(Beginning of Exercise text)
Postmodern anthropology and feminist theory suggest alternative ways of reporting both practice and research—honoring story, testimony, observational anecdote, informal analysis, regularized lore and so on—and these movements may connect some of us back to our humanistic roots as writers and readers of fictional and factional texts. (Teaching Lives 319)

As a writer, teacher, and scholar, Wendy Bishop actively worked to deconstruct unnecessary boundaries within the academy, the English Department, and in the classroom. In her 1999 essay “Places to Stand: The Reflective Writer-Teacher-Writer in Composition,” Bishop reflects on her career, stating: “All the years, 1-20, I’m teaching. Teaching writing. Teaching writing as a writer. Wondering how it could be any other way” (21). Bishop emphasizes the ways she sees herself as both writer and a teacher with a goal of mentoring and collaborating with her students both in and outside of the classroom. In reflection of Bishop’s mentorship, Stephanie Vanderslice cites collaboration as the way she deconstructed boundaries: “collaboration was second nature to Bishop” and “she not only enjoyed what I think of as the highest kind of discourse—an intellectual give and take rather than rabid attack-and-retreat turf-guarding that can characterize others in academia—but that she also shared the wealth, often inviting others to converse and co-author” (3).  Always cognizant of her role as a professor, Bishop is also aware of and considers the limitations of labels in the hierarchical system she sees existing within English departments, including the label of “feminist”, as noted in her essay “Learning Our Own Ways to Situate Composition and Feminist Studies in the English Department”:

When we label ourselves in this way, we agree to the dominant method of distinguishing areas in English studies, what Gerald Graff calls the field-coverage model, a model that isolates and elevates the literature scholar and critic and isolates but devalues the generalist…. By creating separate women’s studies programs, designating fields like “composition” and “feminist studies,” or allowing only minimal authority for writing program administrators, the establishment is free to conduct department business as usual. Meanwhile, marginalized cultures within or beside the department’s dominant culture, alienated, co-opted or about to be co-opted, sit silently around that meritocratic table, feeling concerned. (339)
(End of Exercise text)
(Beginning of Data)
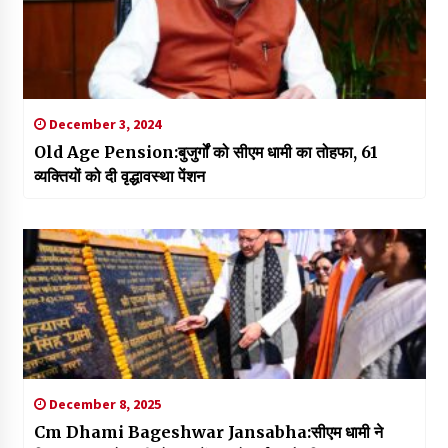
December 3, 2024
Old Age Pension:बुजुर्गों को सीएम धामी का तोहफा, 61
व्यक्तियों को दी वृद्धावस्था पेंशन
December 8, 2025
Cm Dhami Bageshwar Jansabha:सीएम धामी ने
(End of Data)
Required actions —
(a) In the Wendy Bishop passage, what does Stephanie Vanderslice say was second nature to Bishop?
(b) Proceed with the Wendy Bishop passage by writing on from the point where it stops.
The items can be set aside, since nothing here depends on them.

Responses for each task —
(a) Collaboration was second nature to Bishop.

(b)
In their 2006 book Keywords in Creative Writing, Bishop and Starkey deconstruct the master-apprenticeship analogy ever present within academia in a manner that speaks to the institutionalized inequity that the academy has yet to rectify when they write, “while this hierarchical model may have functioned effectively centuries ago… it is problematic in the democratic and multicultural twenty-first century” (122). Their critique of this system calls out the colonial nature of teacher-student relationships within the university that are directly tied to power and the possession of knowledge as power and control, writing, “One obvious inconvenience is that the master-apprentice system tends to reproduce an image of ‘genius’ held by those in power” (Bishop and Starkey 122). Bishop and Starkey highlight an excellent point in their rejection of the master-apprentice analogy by not only bringing the suppression of minoritized voices to the forefront but by subsequently noting that having students emulate the scholarship and writing of instructors ultimately limits the possibility for new, revolutionary scholarship across the curriculum.

Though Bishop passed before the conversations of decolonizing composition and the academic classroom took place, we are reminded of her devotion to inclusive pedagogies, as evidenced through her reflections on teaching and the experiences of those she mentored. In their article “Decolonizing the Classroom: An Essay in Two Parts,” Reanae McNeal and Peter Elbow describe the importance of decolonization within the English classroom:

Decolonial pedagogies require that we honor our web of relations by being deeply aware of each one’s valuable contributions and our connections with each other…. The voices and personhood of our marginalized relations become an imperative aid to understanding the complexities of diverse knowledge systems and multiple lived realities. In order to address current atrocities, historical trauma, and colonialism we must create strong braids of awareness that are sturdy bridges to new stories. These stories help us reimagine the world as diverse global citizens: a reimagining grounded in the promotion of justice for all, including the Earth. In this fashion, what we braid and how we braid knowledge systems in our classrooms is so important. (21)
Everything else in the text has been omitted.